++++ DOCUMENT SEGMENT
Yes and no. The graphic core sends image bands or strips (explained in comment 5) to the driver, and its attributes, like the interpololate flag you mentioned. If all the combinations of such are compatible with PCL's imaging model, it is rendered as a PXL image. Otherwise the driver bounces it back to the graphic core and it gets re-sent as individual pixels. In a nutshell.

The conditions that a core image band can be rendered as PCL image, are a combinations of things: the interpolate flag, etc. One possibility I just think of is odd color-depths - PCL only does 1, 8, 24, so any odd color-depths, plus alpha channels, are always rendered as individual pixels.

And you still need to address the fact that an image can be part of an ROP3 group, and white, etc does not always means "white".
Comment 9 Henry Stiles 2012-09-25 20:57:26 UTC
(In reply to comment #8)
> (In reply to comment #7)
> > I’m a bit rushed, so just a summary.
> > 
> > The pxl contains one rectangle blob for each pixel in the pdf’s image.
> > 
> > The code made me think that turning NOINTERPOLATE off might avoid that, but it
> > doesn’t.
> > 
> > Outputting larger rectangles for monochromatic sections is the third option I
> > had thought of (and then lost).
++++++++
++++ GIVEN DATA
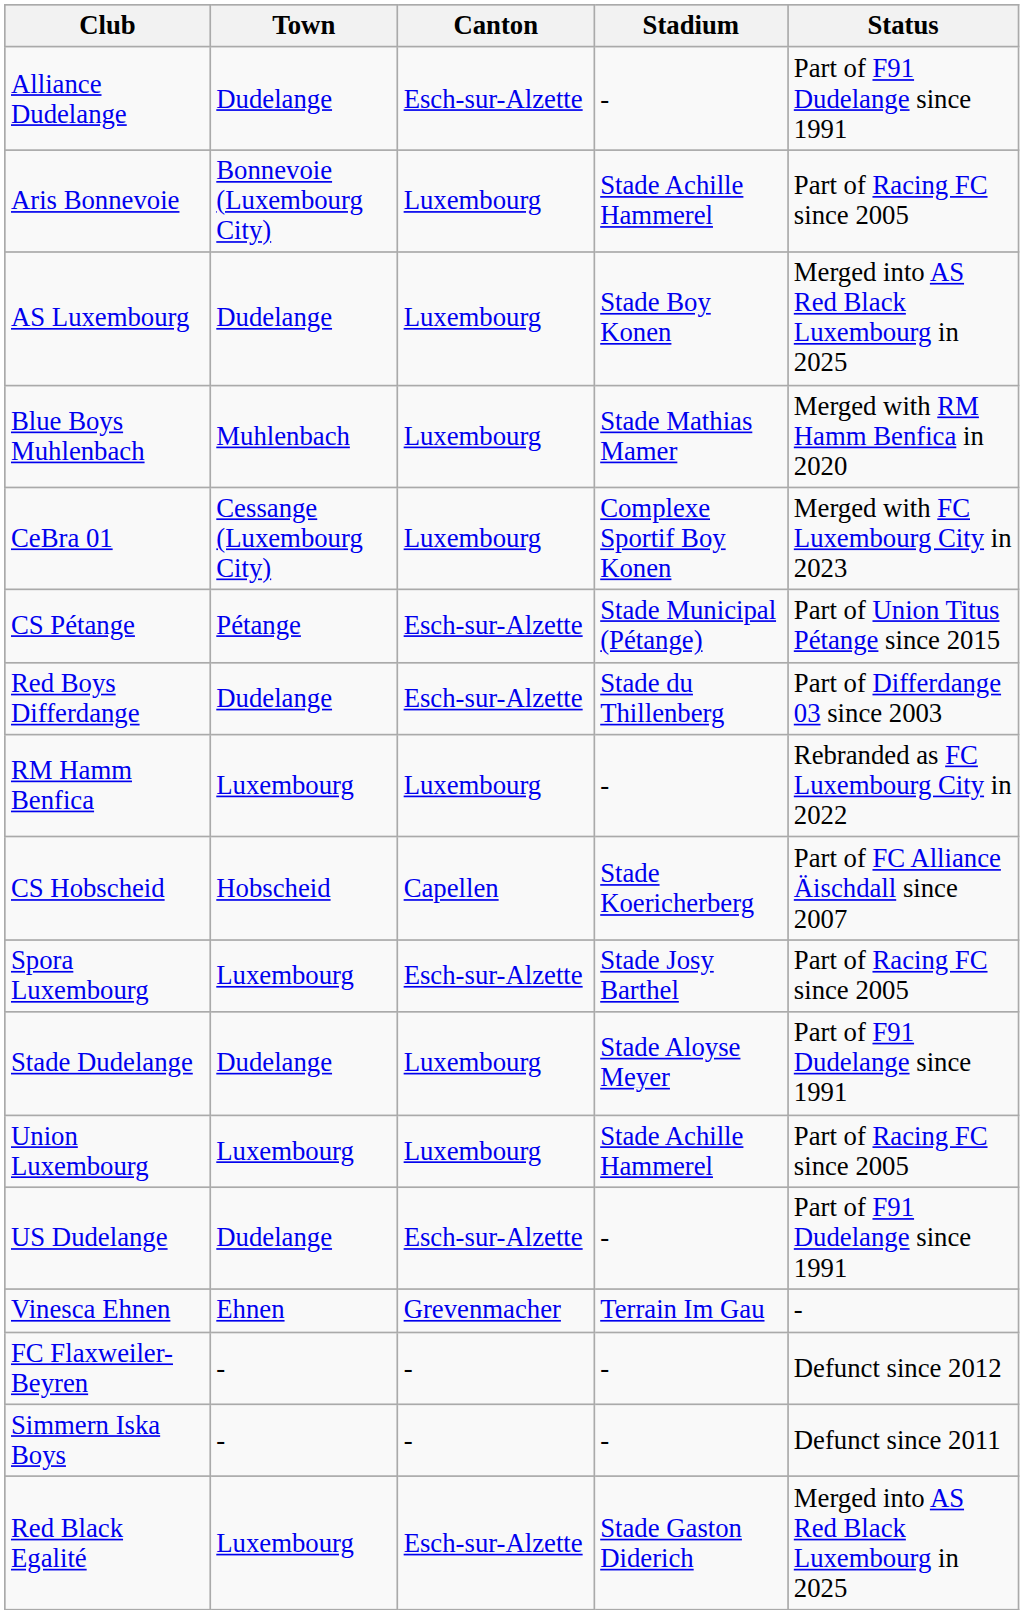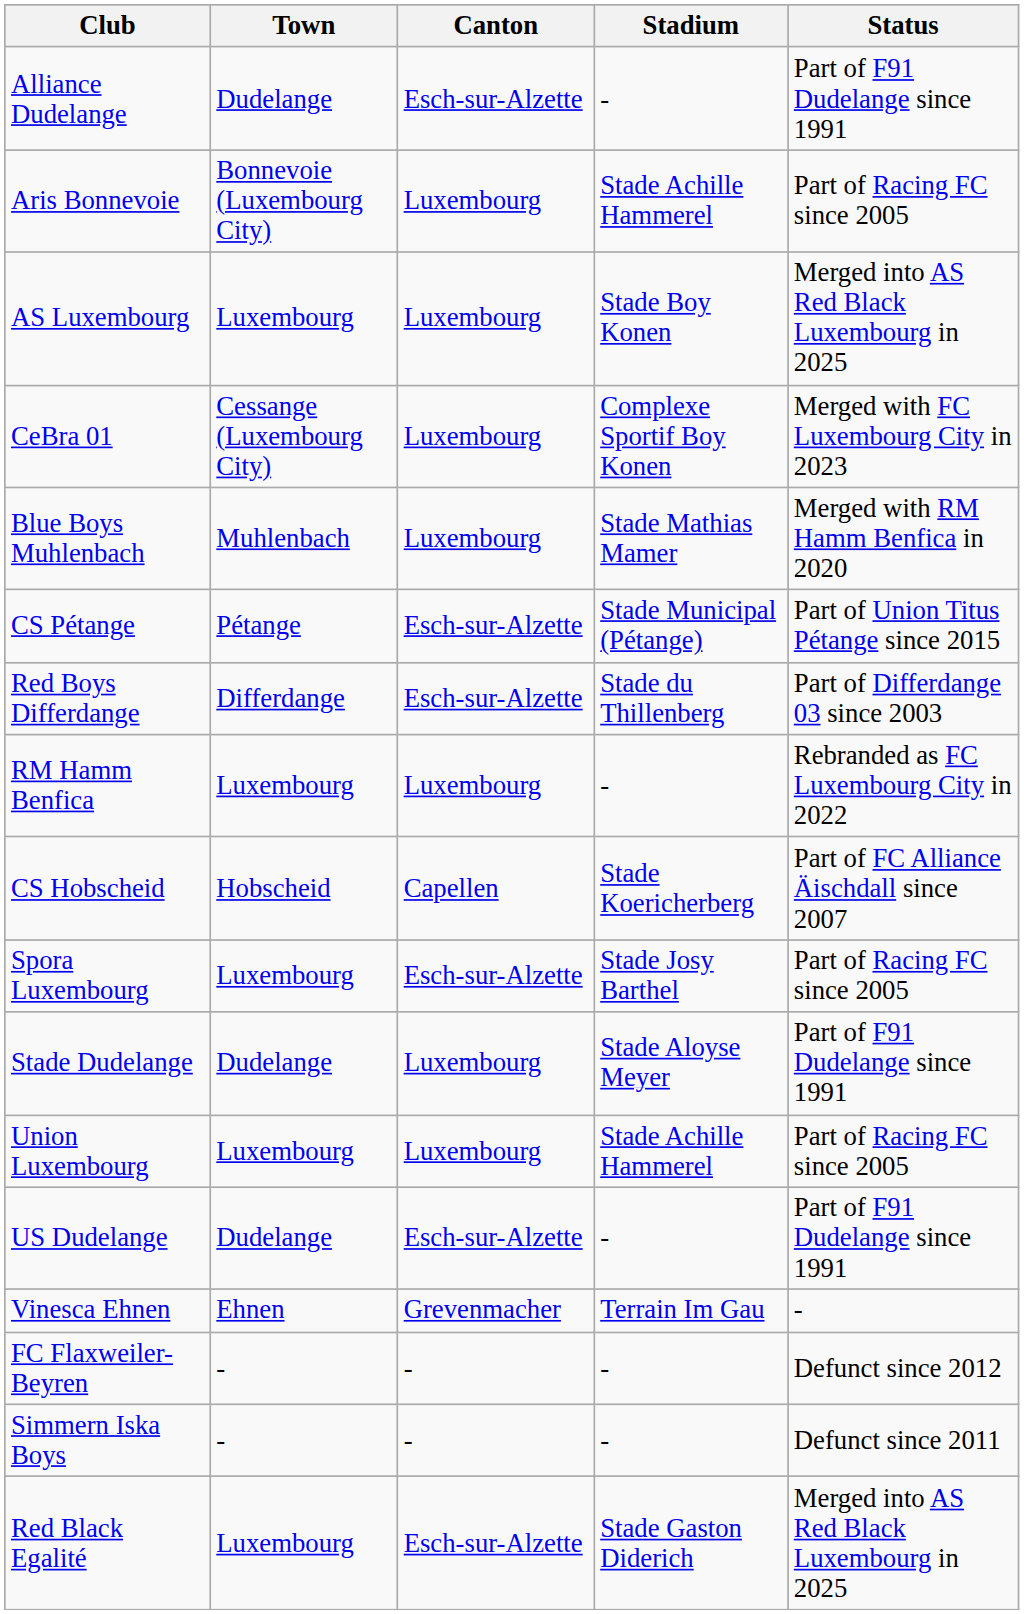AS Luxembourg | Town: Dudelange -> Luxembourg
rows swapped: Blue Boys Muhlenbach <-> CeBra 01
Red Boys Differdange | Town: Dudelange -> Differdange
++++++++
* [TO BE DONE]
1) Can you restate word for word everything in the PCL image-rendering discussion from "The conditions that" down to "the pdf’s image."?
2) Could you shorten the paragraph of the PCL image-rendering discussion that begins "Yes and no." into a brief list that keeps its main facts?
3) What would come next in the PCL image-rendering discussion? Continue it past its last line.

* [RESULTS IN ORDER]
1)
The conditions that a core image band can be rendered as PCL image, are a combinations of things: the interpolate flag, etc. One possibility I just think of is odd color-depths - PCL only does 1, 8, 24, so any odd color-depths, plus alpha channels, are always rendered as individual pixels.

And you still need to address the fact that an image can be part of an ROP3 group, and white, etc does not always means "white".
Comment 9 Henry Stiles 2012-09-25 20:57:26 UTC
(In reply to comment #8)
> (In reply to comment #7)
> > I’m a bit rushed, so just a summary.
> > 
> > The pxl contains one rectangle blob for each pixel in the pdf’s image.

2)
- The graphic core sends image bands or strips (explained in comment 5) to the driver, along with their attributes, such as the interpolate flag.
- If every combination of these is compatible with PCL's imaging model, the image is rendered as a PXL image.
- Otherwise the driver returns it to the graphic core, and it is re-sent as individual pixels.

3)
> <snipped>
> 
> Yes and no. The graphic core sends image bands or strips (explained in comment
> 5) to the driver, and its attributes, like the interpololate flag you
> mentioned. If all the combinations of such are compatible with PCL's imaging
> model, it is rendered as a PXL image. Otherwise the driver bounces it back to
> the graphic core and it gets re-sent as individual pixels. In a nutshell.
> 
> The conditions that a core image band can be rendered as PCL image, are a
> combinations of things: the interpolate flag, etc. One possibility I just think
> of is odd color-depths - PCL only does 1, 8, 24, so any odd color-depths, plus
> alpha channels, are always rendered as individual pixels.
>

Once the image is punted back to the library the library should not be creating one rectangle per pixel, unless the color changes every pixel.  It should be creating a rectangle the size of the contiguous like color pixels.  Is the color changing every pixel?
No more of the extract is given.